• [SUPPLIED PASSAGE]:

————

Guest article by Jorgo Chatzimarkakis, CEO of Hydrogen Europe
In January 2020, Hydrogen Europe’s Executive Board published a visionary paper outlining the path to ramp up a hydrogen economy with twice 40 GW of electrolysis capacity in Europe and the neighbourhood. At that time, it was not yet foreseeable what a ground-breaking character this position paper would have. Because only a few weeks later, a worldwide pandemic broke out that was to have a massive impact on the global economy and politics. Especially in the area of energy demand, a considerable decline was recorded, there were massive drops in the sectors of coal, crude oil and also natural gas. The only sector that developed positively – albeit at a low level – was the renewable energy sector. At that time, it was hardly possible to estimate how much the pandemic would affect further economic development. The crisis that has now occurred had the potential to unhinge the ambitious European Green Deal, the European response to climate change and the challenge of the Paris climate targets.
Despite the crisis situation, it would have been conceivable to return to the old “bread and butter policy” with a renaissance of fossil energies in order to secure jobs and to offer people a perspective. The Vice-President of the European Commission nevertheless opted for a different strategy: Dutchman Frans Timmermans saw the pandemic as an opportunity to make a fundamental change of course. For this purpose, a technology was needed that is emission-free and at the same time can replace fossil energy sources.
From the European Green Deal …
The paper on the ramp-up of electrolysis capacity caught his attention. Within just a few weeks of the outbreak of the pandemic, a digital conference of a size appropriate to the circumstances could be organised. A total of 15 key companies from the hydrogen economy and from the sectors of renewable energies debated with a total of three commissioners and came to the conclusion that they wanted to attempt a European reorientation towards renewable hydrogen.

————

• [DATA PROVIDED]:

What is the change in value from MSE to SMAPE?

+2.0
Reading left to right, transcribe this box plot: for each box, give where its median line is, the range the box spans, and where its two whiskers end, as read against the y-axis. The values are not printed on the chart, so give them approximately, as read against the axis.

————

• [EXERCISE REQUIREMENTS]:
(a) According to the hydrogen guest article, how much electrolysis capacity did Hydrogen Europe's Executive Board paper propose?
(b) List every energy sector that the hydrogen guest article says recorded massive drops during the pandemic.
(c) Continue the hydrogen guest article after its last sentence.
The material has no role in this work.

• [RESPONSE LIST]:
(a) Twice 40 GW of electrolysis capacity in Europe and the neighbourhood.

(b) Coal, crude oil, natural gas

(c)
The talks and discussions resulted in the EU Hydrogen Strategy, which was presented on 8 July 2020. On the same day, the European Hydrogen Alliance was launched, which now has almost 1,800 members, a hundred times as many as the Battery Alliance. Within a few months, in a new record time, the European Commission, together with the hydrogen economy, had thus demonstrated that it can act and, above all, wants to act, in the sense of a climate-friendly transformation of the entire economy.
At the same time, huge funds were decided to speed up the recovery after the pandemic. The package of 750 billion euros was quickly agreed despite heated debate, which also gave the restructuring a financial sounding board. Now the national strategies had to be adapted in line with the European hydrogen strategy.
Under the German Council Presidency, the Member States organised an initiative to support the hydrogen economy through so-called IPCEI projects (Important Projects of Common European Interest). On 17 December 2020, Federal Economics Minister Peter Altmaier invited to a corresponding conference, which was attended by the vast majority of Member States. This defined the strategy and the instruments for the ramp-up.